Phrag/mes

« Nous courons dans l’incendie du monde » – René Nelli


Dans « l’éclat de vos yeux »

Ecrire, c’est du temps.

-o-

Milena Jesenska, femme libre, rebelle et révoltée se jeta corps et âme dans la lutte contre le nazisme. Elle est morte d’épuisement, rongée par la maladie, le 17 mai 1944 au camp de Ravensbrück où elle avait été déportée en 1940, quelques mois après son arrestation par la Gestapo de Prague. Son amie Margarete Buber-Neumann, déportée comme elle, l’a accompagnée jusqu’à sa dernière heure. Le 29 mai 1944, Margarete écrit au père de Milena, le docteur Jan Jesensky, pour lui annoncer la mort de sa fille.

« Milena est morte le 17 mai à trois heures et demi du matin. Ses dernières pensées conscientes ont été pour vous (…) Auprès d’elle, il a été impossible de croire à la mort. Il est inconcevable qu’elle ne soit plus là. (…) Milena avait compris la tragédie de notre génération. (…) Par sa vie, Milena a créé de l’éternité ».

Avant de mourir, Milena Jesenska avait confié à son amie qu’il lui restait encore à écrire un livre, « le livre » qu’elle rêvait, dit-elle, « créateur d’éternité ».

-o-

Vivre, de Milena Jesenska aux éditions Cambourakis.

-o-

L’écriture

du temps qui – nu – s’écoule dans et hors du temps. Un va-et-vient entre ce « dans » et ce « hors » conférant au verbe sa tension, lequel demeure en suspens dans l’attente de
qui ne viendra
ni ne deviendra.

-o-

Mais

alors qu’en 1939, la menace nazie se fait de plus en plus pressante partout en Europe, et que le 15 mars de cette même année, l’armée d’Hitler envahit les provinces tchèques de Bohème et de Moravie, Milena Jesenska écrit : « (…) aujourd’hui, la politique a pénétré les logis des petites gens, dans leurs deux pièces cuisine cabinet de toilette (…) Nous devons avant tout saisir une chose : ce que nous ferons nous-mêmes, non pas à l’échelle de la scène internationale mais à cette dimension privée dont le rayon englobe trois rues et demi, le trajet quotidien de la maison au travail et le deux pièces cuisine ».

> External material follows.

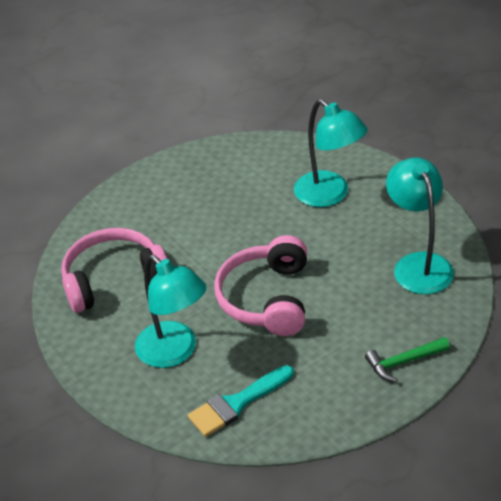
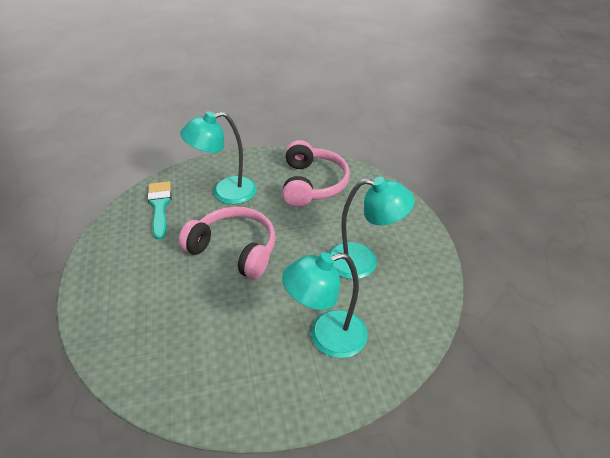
camera: 110 degrees right, 0 degrees up
(403, 362) = (106, 301): green hammer -> none
(418, 264) = (190, 364): turquoise lamp -> turquoise lamp (363, 262)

Plus question, ici, d’éternité. Ni d’ailleurs. Mais d’une rue, d’un coin cuisine, de quelques pas. Et une seule interrogation : comment vivre ici, maintenant ?

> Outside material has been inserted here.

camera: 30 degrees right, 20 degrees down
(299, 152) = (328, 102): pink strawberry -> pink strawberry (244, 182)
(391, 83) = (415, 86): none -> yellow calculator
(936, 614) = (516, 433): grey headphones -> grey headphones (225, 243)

« Il n’est pas vrai que nous ne comptons pour rien. Aujourd’hui, tout le monde compte. (…) Le plus urgent est de savoir comment nous voulons vivre et de considérer que cela est aussi important que la vie elle-même. Aujourd’hui, une lourde tâche incombe à chacun d’entre nous : trouver l’exacte ligne de partage entre le sang-froid et la lâcheté, entre le courage et l’explosion des passions. Cette ligne de partage, ce ne sont pas seulement les dirigeants de notre Etat qui doivent la tracer, mais nous, de nos propres mains humbles de petites gens ».

-o-

Le temps qui vient sera de haine
si nous n’y prenons garde

-o-

Portrait de Milena Jesenska par son amie Margarete Buber-Neumann aux éditions du Seuil, collection Fiction & Cie

-o-

Les mots de Milena Jesenska parlent d’engagement dans le temps présent qui n’est pas le temps du livre qu’elle n’a pas eu le temps d’écrire. Qu’aurait été ce livre ? Qu’aurait-il pu être sinon un moment d’éternité dans un temps brûlant ?

Un livre auprès de qui il aurait été « impossible de croire à la mort ».

-o-

Entre 1920 et 1923, Milena Jesenska entretint une correspondance passionnée avec Franz Kafka. Eperdument amoureux, il lui avait écrit cette phrase immortelle : « (…) l’éclat de vos yeux supprime la souffrance du monde ».

lundi 26 août 2024

-o-

Source : Quatre femmes avec Kafka, documentaire de Ruth Zylberman pour La Série Documentaire (LSD) sur France Culture.